Last weekend CFFO staff attended the Ontario Federation of Anglers and Hunters’ Conference on Chronic Wasting Disease (CWD)
to learn from the scientists about the potential threat of CWD entering Ontario. CWD, is a neurodegenerative disease that affects members of the deer family, including white-tailed deer, moose, elk, caribou, and mule deer, among others.
CWD slowly deteriorates the animal’s condition until death, and there is currently no vaccine or cure available for it. Luckily, it has not been recorded in Ontario since an outbreak in the 1970s, where it was contained to the Toronto Zoo. Still, the ease with which the disease could potentially spread if it enters Ontario is cause for concern, and farmers may have a role to play in prevention.
Currently, there is no direct evidence that CWD can affect humans, though health agencies
strongly recommend against eating the meat of infected animals. To date, symptoms of the disease remain only in deer species, so the concerns are likely to be primarily focused on the implications of spread to these species in Ontario. However, there is a potentially more serious consequence of disease spread if it were to be scientifically determined that CWD can be transferred to humans. There is some concern that this might be possible given the established link between Mad Cow Disease (BSE), which has similarities to CWD, and Creutzfeldt-Jakob Disease (CJD) in humans.

_ _ _ _ _

Instructions for the task => Continue the text on Chronic Wasting Disease and the risk of it entering Ontario, starting after its last sentence.

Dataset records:
_ _ _ _ _

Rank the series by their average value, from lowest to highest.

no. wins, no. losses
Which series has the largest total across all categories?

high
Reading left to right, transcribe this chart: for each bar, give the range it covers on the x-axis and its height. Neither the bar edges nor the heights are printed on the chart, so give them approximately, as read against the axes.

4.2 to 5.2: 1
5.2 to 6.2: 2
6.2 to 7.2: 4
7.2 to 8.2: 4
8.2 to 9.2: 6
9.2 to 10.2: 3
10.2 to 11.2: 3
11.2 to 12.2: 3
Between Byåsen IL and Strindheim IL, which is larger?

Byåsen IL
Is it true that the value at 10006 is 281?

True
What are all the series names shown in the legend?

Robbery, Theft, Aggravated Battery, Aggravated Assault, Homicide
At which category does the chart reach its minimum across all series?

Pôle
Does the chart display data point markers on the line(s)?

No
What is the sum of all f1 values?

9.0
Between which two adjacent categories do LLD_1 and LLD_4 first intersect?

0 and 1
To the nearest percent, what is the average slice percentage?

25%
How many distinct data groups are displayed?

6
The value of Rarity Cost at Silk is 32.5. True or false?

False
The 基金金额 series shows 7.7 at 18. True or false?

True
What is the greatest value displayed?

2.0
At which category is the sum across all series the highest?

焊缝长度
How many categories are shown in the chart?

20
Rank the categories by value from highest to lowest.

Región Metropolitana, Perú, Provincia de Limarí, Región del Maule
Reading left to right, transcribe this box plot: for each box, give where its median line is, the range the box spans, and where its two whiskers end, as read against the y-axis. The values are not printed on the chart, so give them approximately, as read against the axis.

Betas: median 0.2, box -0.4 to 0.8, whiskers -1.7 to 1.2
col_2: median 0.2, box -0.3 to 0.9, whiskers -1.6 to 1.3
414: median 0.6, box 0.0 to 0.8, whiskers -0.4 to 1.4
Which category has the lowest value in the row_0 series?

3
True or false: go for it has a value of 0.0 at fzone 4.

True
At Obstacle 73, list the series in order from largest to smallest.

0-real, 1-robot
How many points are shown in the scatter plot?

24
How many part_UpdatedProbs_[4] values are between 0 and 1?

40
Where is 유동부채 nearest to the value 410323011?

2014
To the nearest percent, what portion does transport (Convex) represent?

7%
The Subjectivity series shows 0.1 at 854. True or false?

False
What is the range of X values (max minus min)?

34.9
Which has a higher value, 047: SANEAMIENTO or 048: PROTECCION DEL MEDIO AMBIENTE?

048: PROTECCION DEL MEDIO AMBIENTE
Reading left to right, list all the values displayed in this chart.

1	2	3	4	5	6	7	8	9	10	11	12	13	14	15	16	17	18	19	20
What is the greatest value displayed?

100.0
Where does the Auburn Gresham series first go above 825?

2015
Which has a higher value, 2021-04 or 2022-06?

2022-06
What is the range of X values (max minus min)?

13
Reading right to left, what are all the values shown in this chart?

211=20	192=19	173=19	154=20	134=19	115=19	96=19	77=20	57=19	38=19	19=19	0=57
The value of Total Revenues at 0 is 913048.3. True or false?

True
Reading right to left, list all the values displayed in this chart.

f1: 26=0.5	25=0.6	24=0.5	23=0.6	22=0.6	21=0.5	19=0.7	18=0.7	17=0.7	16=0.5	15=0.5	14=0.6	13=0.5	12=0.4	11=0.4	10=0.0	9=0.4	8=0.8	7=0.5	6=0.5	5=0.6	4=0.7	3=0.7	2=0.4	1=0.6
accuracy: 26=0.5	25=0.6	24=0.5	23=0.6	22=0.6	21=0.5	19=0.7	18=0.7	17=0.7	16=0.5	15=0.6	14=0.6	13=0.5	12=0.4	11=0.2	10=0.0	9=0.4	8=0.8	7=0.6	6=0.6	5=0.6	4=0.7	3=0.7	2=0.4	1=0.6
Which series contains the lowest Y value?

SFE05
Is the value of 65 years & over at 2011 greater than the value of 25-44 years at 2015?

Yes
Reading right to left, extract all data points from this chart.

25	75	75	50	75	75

_ _ _ _ _

Exercise response =>
The scientific contingent at the conference raised the concern that CWD could be spread throughout the environment, lingering in the grass and soil, making containment virtually impossible. As a prion disease
, CWD is easily spread through bodily fluids and not easily eradicated given the measures that are required to destroy the prion protein. This means that direct contact between deer, or even contact with the same surfaces as an infected animal, could potentially result in the transmission of the disease.
A common location where transmission could happen is the area around grain bins and other agricultural sources where deer may feed. As the animals feed and/or relieve themselves, infected animals could be spreading the disease to other individuals coming to feed. For this reason, farmers will play an important role in containing this disease by ensuring feed storages do not spill feed. Some preventative policies have already been proposed in other jurisdictions.
Given the uncertainties about CWD spreading into Ontario, the risks to farmed deer herds, and the potential threats to other species, it is imperative that we stay alert to all indicators of its spread and that we support efforts for further research into CWD and its links to other prion-based diseases.